Try GOLDWAVE off of CNET.com and resample MP3 to a WAV file at 96k.... lots of difference for free :T


----------



## gorb (Sep 5, 2010)

RTS100x5 said:


> Try GOLDWAVE off of CNET.com and resample MP3 to a WAV file at 96k.... lots of difference for free :T


what


----------



## fusseli (May 1, 2007)

You can't add data back in when a lossy compression algorithm has already stripped some out...


----------



## DanTheMan (Oct 12, 2009)

For a blind test, I just posted one here: http://www.hometheatershack.com/forums/audio-processing/52143-wav.html#post474600

Check it out to see WAV vs AAC 320

Dan


----------



## ghost rider (Dec 29, 2010)

gdstupak said:


> https://www.hdtracks.com/
> HDTracks is what I've been using lately, they have standard CD quality 44/16 resolution, and quite a bit of higher resolution 96/24.
> Mostly jazz and classical, not much rock. But they are adding more and more rock all the time.

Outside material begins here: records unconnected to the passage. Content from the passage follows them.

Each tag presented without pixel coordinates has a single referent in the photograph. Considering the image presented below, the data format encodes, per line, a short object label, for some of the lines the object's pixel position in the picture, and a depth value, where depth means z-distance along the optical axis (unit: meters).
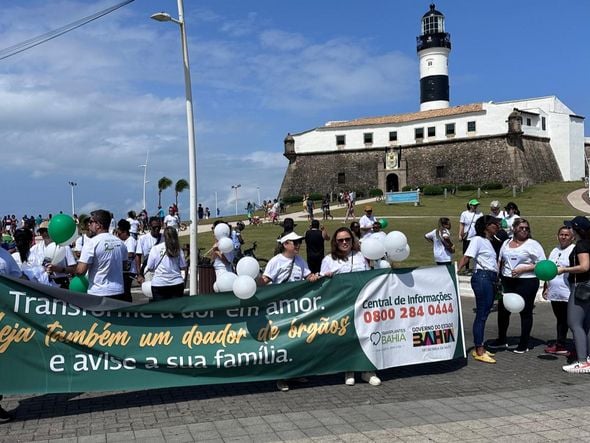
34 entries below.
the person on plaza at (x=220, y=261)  7.91
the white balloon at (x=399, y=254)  7.02
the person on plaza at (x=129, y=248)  8.33
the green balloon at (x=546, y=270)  6.68
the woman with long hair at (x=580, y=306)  6.53
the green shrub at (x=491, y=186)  54.66
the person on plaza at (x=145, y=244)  10.46
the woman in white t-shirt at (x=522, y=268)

I was checking these guys out. I was looking for the quality statement, where they tell you it was recorded off studio masters. I could not find it.

Yesterday I started remastering my old Jazz LPs @ 24/96 something like 4608 kbps. They sound great. I'm able to clean them up and I think it still has that analog sound. I can email a 100mb if someone would like to sample it. A couple of them I have a CD and LP it will interesting what I come up with.

If these guys at HDtracks are mastering off of LPs. It may not be worth the money.

PM me a email address


----------



## gdstupak (Jul 13, 2010)

Concerning HDTracks and mastering/quality:
This is one unreliable point with HDTracks. Although to be fair, I don't put the blame on HDTracks because they just sell what the music labels give them.
The music labels sell all the music downloads to HDTRacks. The music labels tell HDTracks that they have mastered certain downloads at certain qualities. Because of the high volume that HDTracks tries to provide, they do not have the manpower to check the quality for themselves.
Usually, the high bitrate downloads are the same masters that were used for the music label's SACD's, these high bitrate downloads were not redone specifically for HDTracks. It has been found that some of the higher bitrate SACD's (along with their higher bitrate downloadable counterparts) are just upsampled audio from the CD's master (shame, shame, shame). 
The online store, iTrax, is one that is very vocal about this upsampling tragedy and I think they say they actually test every download and offer a guarantee. Here is one of their latest articles concerning upsampling: http://www.itrax.com/Pages/ArticleDetails.php?aID=32

For a closer look at a proper high resolution download, check out the review here of Cobb's Corner: http://www.hometheaterhifi.com/medi...eviews/891-hd-music-reviews-october-2010.html

For a closer look at an upsampled download, check out the review here of Frederic Chopin - Piano Concerto No. 2 - Mari Kodama (this is the last review near bottom of page) : http://www.hometheaterhifi.com/medi...wnloads-for-the-audiophile-november-2010.html

There are several online stores that sell high resolution downloads, here is a link to a good list (below the list is a link to a custom search bar for high resolution music downloads): http://zeeblues.blogspot.com/2011/03/high-resolution-music-downloads.html


----------